Text section:
Wednesday, 20 February 2013

News from St John's Pro-Life Group


As ever it's been quite a task to coordinate our diaries - mainly because most of the members of our Group are taken up with "pro-life in action", i.e. family life with all its often last-minute demands!  Praise God for it.  However on Monday of this week four of the Group - Katherine, Chris, Niki and Anneli - did manage to meet up for a somewhat overdue St John's Pro Life Group meeting in the church hall, with apologies from other members.  Here follows a brief rundown of our plans and discussions.

Same-sex "marriage"

For obvious reasons this has been high on our Group agenda lately.  Before the Commons vote some members of the parish had attended a very informative meeting held at our church hall by SPUC with the aim of equipping priests and lay people to campaign effectively against the same-sex marriage bill (see previous post here). It was a great day and we got loads of useful material.  Just one quibble though: understandably the meetings (held by SPUC at various locations through the country) were arranged rather hastily, but communication from SPUC HQ was a tad random, with for example Stella getting a personal 'phone call in advance of the day and Katherine (our group Chair) only finding out via a last-minute letter meaning she didn't have time to make the necessary arrangements to attend.  Hmm... The pro-same-sex marriage campaigners are very well-organised in their publicity and lobbying efforts.  We need to be, too.  But in any case, many many thanks to SPUC for an extremely helpful and heartening meeting.

Saved entries:
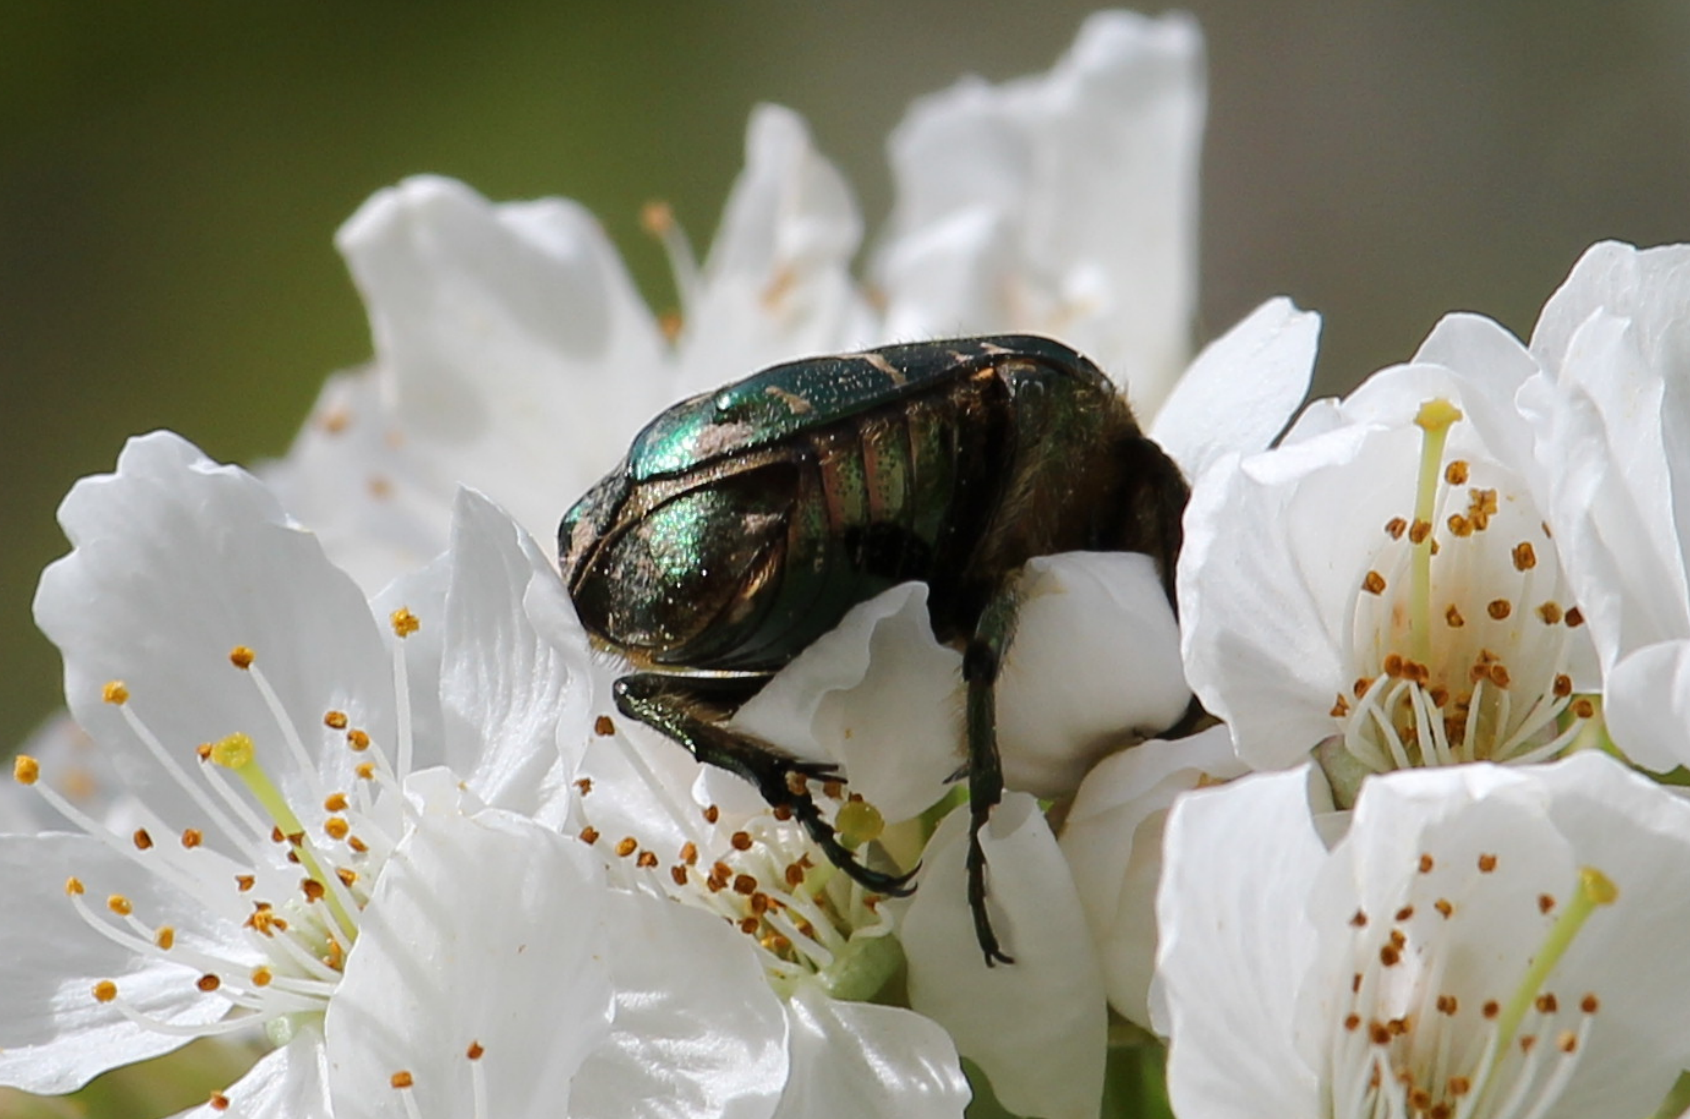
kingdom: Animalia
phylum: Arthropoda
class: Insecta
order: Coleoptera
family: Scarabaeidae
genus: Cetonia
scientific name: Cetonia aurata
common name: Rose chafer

Challenges:
1: Answer these about the St John's Pro-Life Group news post:
(a) Which four members of the group met on Monday?
(b) Who received a personal phone call from SPUC before the meeting day?
(c) How did Katherine learn of the SPUC meeting?
2: Carry on the St John's Pro-Life Group news post, picking up after its last sentence.

The responses:
1:
(a) Katherine, Chris, Niki and Anneli.
(b) Stella.
(c) Through a last-minute letter.

2:
Our discussions on Monday night ranged from the fact that, whilst carried and without as many abstentions as we might have hoped, the Bill was by no means a landslide victory with a significant vocal minority in the House ready to defend traditional marriage (we await the Lords debate with interest) to our MP's dismissive reply to a letter sent by Anneli and Edek on the topic recently (most of our points were simply ignored) and the widespread vitriol and vituperation exhibited by supporters of same-sex marriage to those opposing it.  If it is not permissible (and it certainly isn't) to bully gay people, why is it acceptable to send death threats to those who advocate keeping the meaning of marriage as it is or to bully their children in the playground? Does freedom of conscience only apply to the "in crowd"?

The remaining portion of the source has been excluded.